25.1.18

10 Easy Ways To Break The Average Family

Ah families. Before you have children you and your other half chat about all the things you will to together when you become a unit. The adventures you will have. Experiences you will enjoy with your offspring. It's going to be magical. It's going to be wonderful. It's going TO NEVER HAPPEN. As it becomes clear that there are certain situations that no matter what will break the average family. Even a family that actually gets on can be tried and tested and one if not all of them will end up crying or whisper swearing. So here are 9 ways that are guaranteed to ruin a wonderful family experience and make you wish you never bothered.

1. Car Journeys
You have organised a wonderful holiday. You have forward planned and made sure each child has a tablet, snacks, their favourite toy and poundland stickers. Still within 20 minutes your car? BECOMES A TINY JAIL OF HELL! Tablets are dropped on the floor and no-one can reach them. Someone hit someone in the face with a toy. Someone is crying they want the window open and someone says they feel sick. You threaten to go home at least 86 times. But know you never will and have at least 5 f*cking hours till you get to your destination.

2. Meals Out
Technically what could go wrong? You're out together as a family celebrating a birthday. You don't have to cook. You don't have to clean up. Sounds glorious. But then for some inexplicable reason your food takes an hour to come. You can't find the Wifi code so your kids can't watch Kinder Eggs being opened on your phone. Someone spills a drink. Someone tips salt everywhere and when the chips finally arrive? They are hotter than the sun. People stare and you wish you had celebrated in a drive through like last year.

WHERE IS THE FOOD?!

3. Board Games
"Let's be educational!" you think. "Let's play a game!" you announce. You get Pie Face set up, or could be Head Bandz. And for the first round it seems that everyone is going to get on and "play nicely". Then someone cheats? Then someone loses a round and bursts into tears. Then someone decides to just smash the game up and then you vow "NEVER AGAIN" and go back to watching TV.

4. Staying In Hotel Rooms
No joy can be found in hotel rooms with small humans. Much like the 'tiny jail of hell car journey' you took to get to the hotel you are now in a tiny room of hell. But one where the prisoners can run around and turn the lights off and on, jump on the beds they refuse blankly to go in and eventually pass out where you were meant to sleep. You end up hanging off a single bed at 8pm wondering whether you should lie in the bath and watch YouTube on your phone but are scared in case you wake the little monsters up

I plan to smash this Dobble in your face

5. Clothes Shopping
"I'm going to treat you all to a nice outfit!" you exclaim. You go into town. On a Saturday afternoon. And realise that this was the worst idea you've ever had. Once you finally manage to drag your small humans out of the Disney store crying. It becomes clear that every shop makes you sweat like a pig, your daughter refuses to try on anything other than sequined mini dresses that says 'LOL' coming out of a unicorns ar*ehole and your son enjoys hiding under the t-shirts while people stare tutting. You use the word "overtired". A lot.

6. Food Shopping
Just when you think that you can manage to take your children food shopping. Remember THAT YOU CAN'T. Asda always puts kids magazines at the front (the f*cker) so you either cave in and spend a tenner on that crap or endure screaming for an hour. You then have to avoid every aisle that has Paw Patrol products in. I swear to God there must be Paw Patrol tampons somewhere, their faces gets on everything. Old people stare. You sweat and leave with nothing. Bar a £10 magazine the child immediately rips up and leaves in the car.

7. Sunday Morning
Should be relaxing. A time to bond. But more often than not it's a time to wonder when the f*ck the local softplay is open and what they hell are you going to do to entertain your little ones for four hours. Your husband has had ANOTHER lie in so you want to kill him and if you could reasonably inject caffeine into your eye balls? You would.

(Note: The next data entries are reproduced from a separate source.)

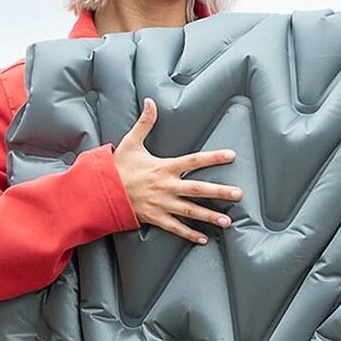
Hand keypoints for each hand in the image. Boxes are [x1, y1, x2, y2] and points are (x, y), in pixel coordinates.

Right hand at [112, 98, 244, 244]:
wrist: (101, 191)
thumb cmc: (118, 167)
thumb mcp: (131, 142)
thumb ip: (145, 123)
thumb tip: (150, 101)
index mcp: (164, 167)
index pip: (194, 161)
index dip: (213, 158)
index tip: (232, 156)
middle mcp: (167, 186)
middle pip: (198, 189)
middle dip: (220, 192)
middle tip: (239, 194)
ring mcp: (162, 204)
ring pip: (191, 211)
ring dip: (210, 216)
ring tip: (228, 221)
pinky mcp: (156, 218)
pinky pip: (175, 228)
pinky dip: (189, 234)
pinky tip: (204, 239)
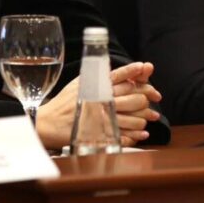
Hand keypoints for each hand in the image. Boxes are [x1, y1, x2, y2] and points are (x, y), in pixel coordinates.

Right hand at [34, 62, 161, 149]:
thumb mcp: (79, 83)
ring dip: (144, 117)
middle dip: (146, 97)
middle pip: (134, 96)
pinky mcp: (103, 134)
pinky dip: (137, 134)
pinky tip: (142, 133)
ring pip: (134, 117)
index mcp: (96, 85)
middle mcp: (101, 100)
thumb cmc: (65, 102)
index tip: (146, 68)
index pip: (119, 75)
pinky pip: (126, 134)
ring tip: (147, 118)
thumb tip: (113, 71)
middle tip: (153, 98)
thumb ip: (96, 77)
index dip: (135, 71)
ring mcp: (104, 118)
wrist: (50, 122)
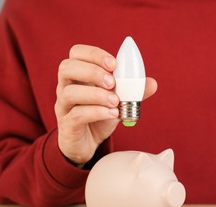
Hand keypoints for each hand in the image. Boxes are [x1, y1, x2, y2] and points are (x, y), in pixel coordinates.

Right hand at [55, 45, 156, 163]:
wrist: (87, 143)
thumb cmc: (98, 116)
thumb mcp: (117, 101)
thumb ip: (132, 91)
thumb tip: (152, 83)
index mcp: (77, 75)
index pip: (76, 53)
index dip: (94, 54)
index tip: (114, 64)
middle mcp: (65, 87)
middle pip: (66, 67)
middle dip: (92, 71)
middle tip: (112, 82)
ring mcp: (63, 106)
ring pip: (70, 92)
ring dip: (96, 94)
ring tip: (115, 102)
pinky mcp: (66, 125)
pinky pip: (76, 115)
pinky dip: (97, 112)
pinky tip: (113, 114)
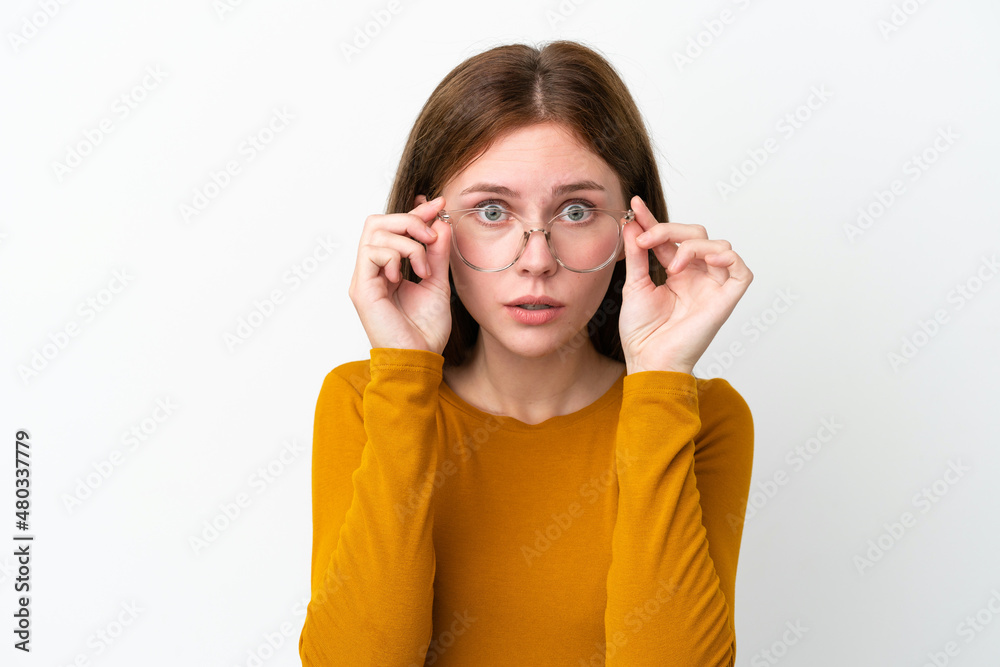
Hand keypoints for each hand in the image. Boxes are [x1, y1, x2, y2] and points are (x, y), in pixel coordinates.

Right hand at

Rain is no Mother's friend

8. Rainy Days
See Sunday Morning. BUT IT LASTS FOR A WHOLE DAY. This is also when you most often attempt 3) Board Games #sadtimes

9. A Nice Long Walk In The Country
A lovely long walk. What could go wrong? We can take instagrams and feel like right proper middle class people. Until it dawns on you it's all fun and games until NO-ONE WANTS TO FOOKING WALK ANYMORE. One ends up on Dad's shoulders. One cries most of the way and then dramatically falls over in a pile of dog turd Ace.

10. Choosing A Family Film
I dreamt of a day where we could sit around and enjoy a family film together. You know like you see on cheesy American films. We would eat popcorn. The fire would be on. We would be united. What I didn't bank on was that no-one wants to watch the same film. Two of us hate popcorn. And when we finally do pick a film someone will be shouting "BUT I HATE THIS!" all the way through. And that's just my husband.